Snape's Final Straw

houyhnhnm102 celizwh at intergate.com
Thu Apr 13 02:46:22 UTC 2006


No: HPFGUIDX 150908

Jamie:

> I'm throwing this out for discussion as 
> someone said this to me...has anybody 
> considered/discussed whether DD was REALLY 
> DD and not someone else using Polyjuice potion 
> to be him? It's not a theory I subscribe to 
> but it is an interesting idea and would allow 
> JKR to bring him "back to life."

houyhnhnm:

I have considered it.  I think there are some arguments or at least
suggestive pieces of evidence that can be put forth in favor of that
theory.  There are also some problems with it, so I am keeping an open
mind.

What first led me to consider the possibility that it might not be
Dumbledore on the tower was Dumbledore's pleading.  Like for so many
others, for me the idea that DD would plead for his life doesn't even
merit consideration.  My conclusion, again like that of many others,
was that DD had to have been pleading for something else, for Snape to
have the courage and will to sacrifice him for the greater good or for
Snape to keep his promise to look out for Harry.  When you have
eliminated the impossible (DD pleading for his life), whatever
remains, however improbable, must be the truth.

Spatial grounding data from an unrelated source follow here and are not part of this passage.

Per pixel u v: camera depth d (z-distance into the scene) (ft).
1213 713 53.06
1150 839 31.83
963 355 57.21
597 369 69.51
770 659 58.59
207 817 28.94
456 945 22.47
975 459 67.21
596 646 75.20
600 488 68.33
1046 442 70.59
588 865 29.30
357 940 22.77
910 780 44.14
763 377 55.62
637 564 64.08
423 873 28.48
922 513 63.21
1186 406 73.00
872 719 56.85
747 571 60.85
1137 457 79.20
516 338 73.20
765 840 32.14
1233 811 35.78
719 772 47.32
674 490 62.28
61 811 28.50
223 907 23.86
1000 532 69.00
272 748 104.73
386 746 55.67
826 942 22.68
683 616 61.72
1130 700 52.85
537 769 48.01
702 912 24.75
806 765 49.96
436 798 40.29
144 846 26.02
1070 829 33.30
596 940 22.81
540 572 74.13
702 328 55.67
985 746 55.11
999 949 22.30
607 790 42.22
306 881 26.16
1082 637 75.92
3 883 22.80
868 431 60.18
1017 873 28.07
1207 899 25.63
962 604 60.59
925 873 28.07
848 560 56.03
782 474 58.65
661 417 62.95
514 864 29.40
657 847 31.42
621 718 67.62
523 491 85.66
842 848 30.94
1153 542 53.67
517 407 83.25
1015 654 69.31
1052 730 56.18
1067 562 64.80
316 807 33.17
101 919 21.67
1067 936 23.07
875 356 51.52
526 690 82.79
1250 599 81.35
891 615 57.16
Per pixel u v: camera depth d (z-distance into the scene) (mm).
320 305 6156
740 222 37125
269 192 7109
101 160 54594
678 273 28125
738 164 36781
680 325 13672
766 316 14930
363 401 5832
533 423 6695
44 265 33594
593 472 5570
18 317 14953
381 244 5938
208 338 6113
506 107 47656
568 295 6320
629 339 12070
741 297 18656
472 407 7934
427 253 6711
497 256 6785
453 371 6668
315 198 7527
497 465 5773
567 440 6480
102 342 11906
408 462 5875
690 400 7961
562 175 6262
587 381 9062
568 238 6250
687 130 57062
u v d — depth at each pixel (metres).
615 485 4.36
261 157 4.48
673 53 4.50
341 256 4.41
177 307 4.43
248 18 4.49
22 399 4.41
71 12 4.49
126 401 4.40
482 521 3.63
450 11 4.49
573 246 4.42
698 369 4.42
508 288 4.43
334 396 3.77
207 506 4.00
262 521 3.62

But it eventually occurred to me that there was an another possible
explanation for the pleading.  It wasn't Dumbledore.  Someone else who
had been inveigled into posing as Dumbledore, but hadn't been informed
of the extent of the sacrifice that would be required (I can't see DD
going along with that) or someone who had given his informed consent
but got cold feet at the imminent prospect of being cursed off the tower.

A second discrepant behavior was DD's hallucinatory raving in the
cave. I haven't seen an explanation or been able to think of one
myself that is really satisfying. The drinker could experience someone
else's memories contained in the potion, I suppose.  It is also
possible that the potion is a sort of essence of dementor, and that
Dumbledore, who *would* take all upon himself, is tortured by guilt
for the evil deeds that have been done, because he wasn't able to keep
them from happening.  But to whom is he speaking?  And "make it stop"?
 Make what stop?  It sounds like someone being tortured.

Then there is the way Dumbledore takes to the icy sea "with the sudden
agility of a much younger man".   It could be one more example of the
way Dumbledore calls upon his last reserves of strength because he
knows his time is running out.  Or it could really be a younger man.  

The impersonation couldn't have been accomplished with polyjuice
potion, though.  I'm not sure what time Harry and DD left Hogwarts. 
It was "gathering twilight"-9:30-10:00 somewhereabouts?  Harry
encountered Trelawney outside of the RoR 15 minutes before
curfew--whenever that is.  They returned around midnight.  So, they
were gone too long for the effects of polyjuice potion to be
maintained.  "Dumbledore" is not shown to drink anything other than
the green potion in the stone basin. If someone was posing as
Dumbledore it would have to have been by means of some other kind of
magic.

Transfiguration, perhaps.  We have never seen a person transfigured to
appear as another person, but a person has been transfigured into an
animal on one occasion, and an inanimate object (chair) on another.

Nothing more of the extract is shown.